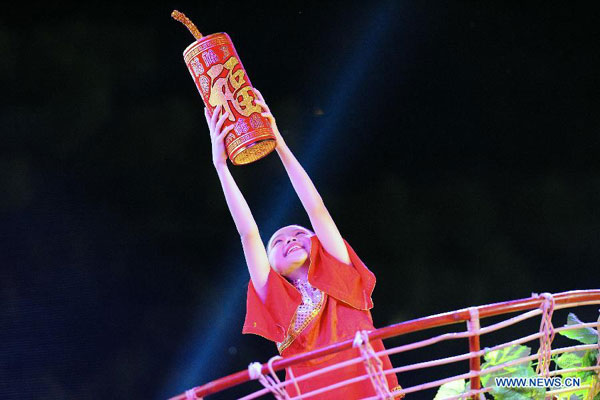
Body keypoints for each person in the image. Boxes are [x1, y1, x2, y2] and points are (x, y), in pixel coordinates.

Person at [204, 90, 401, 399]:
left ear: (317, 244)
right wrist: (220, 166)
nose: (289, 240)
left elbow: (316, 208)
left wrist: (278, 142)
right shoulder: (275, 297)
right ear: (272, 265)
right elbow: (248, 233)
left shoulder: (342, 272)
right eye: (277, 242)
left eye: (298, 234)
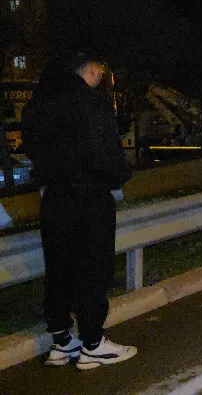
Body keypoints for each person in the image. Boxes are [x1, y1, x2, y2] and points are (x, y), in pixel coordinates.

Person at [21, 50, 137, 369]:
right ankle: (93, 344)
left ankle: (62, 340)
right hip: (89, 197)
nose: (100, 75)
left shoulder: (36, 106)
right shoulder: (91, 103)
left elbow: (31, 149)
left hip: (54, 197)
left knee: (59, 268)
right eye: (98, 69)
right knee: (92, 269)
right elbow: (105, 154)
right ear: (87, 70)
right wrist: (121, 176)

---+---

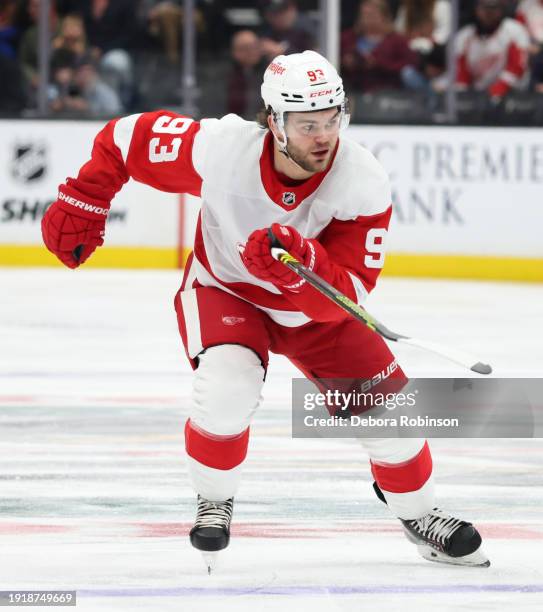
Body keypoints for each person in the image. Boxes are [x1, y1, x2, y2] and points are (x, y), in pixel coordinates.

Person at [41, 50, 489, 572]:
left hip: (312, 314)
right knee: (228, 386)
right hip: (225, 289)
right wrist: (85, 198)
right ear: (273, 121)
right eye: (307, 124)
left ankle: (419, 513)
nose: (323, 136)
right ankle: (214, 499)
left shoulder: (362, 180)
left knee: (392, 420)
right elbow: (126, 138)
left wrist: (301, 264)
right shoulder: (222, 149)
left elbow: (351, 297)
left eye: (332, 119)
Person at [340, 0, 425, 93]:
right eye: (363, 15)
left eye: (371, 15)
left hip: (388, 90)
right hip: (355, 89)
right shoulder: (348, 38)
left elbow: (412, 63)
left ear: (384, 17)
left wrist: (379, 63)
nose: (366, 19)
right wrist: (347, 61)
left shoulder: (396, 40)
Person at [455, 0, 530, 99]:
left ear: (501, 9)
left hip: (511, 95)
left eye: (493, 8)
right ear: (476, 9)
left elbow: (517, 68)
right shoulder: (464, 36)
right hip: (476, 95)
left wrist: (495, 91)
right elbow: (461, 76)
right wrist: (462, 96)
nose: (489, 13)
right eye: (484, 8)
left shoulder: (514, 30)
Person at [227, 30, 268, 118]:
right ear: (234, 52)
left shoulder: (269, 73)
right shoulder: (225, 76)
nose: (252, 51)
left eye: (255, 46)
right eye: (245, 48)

---+---

Given the listing above, retype only the span of lines from the line with "right shoulder: (275, 297)" up to and including the line with "right wrist: (121, 176)", exactly as it stands and without pictures.

— WRITTEN RESPONSE —
right shoulder: (275, 297)
right ear: (272, 265)
right elbow: (248, 233)
left shoulder: (342, 272)
right eye: (277, 242)
left eye: (298, 234)
Body keypoints for each person in the image. Boxes are [x1, y1, x2, y2] and points are (x, y), in pixel coordinates.

Person at [21, 50, 137, 369]:
right ankle: (93, 344)
left ankle: (62, 340)
right hip: (89, 197)
nose: (100, 75)
left shoulder: (36, 106)
right shoulder: (91, 103)
left elbow: (31, 149)
left hip: (54, 197)
left knee: (59, 268)
right eye: (98, 69)
right knee: (92, 269)
right elbow: (105, 154)
right ear: (87, 70)
right wrist: (121, 176)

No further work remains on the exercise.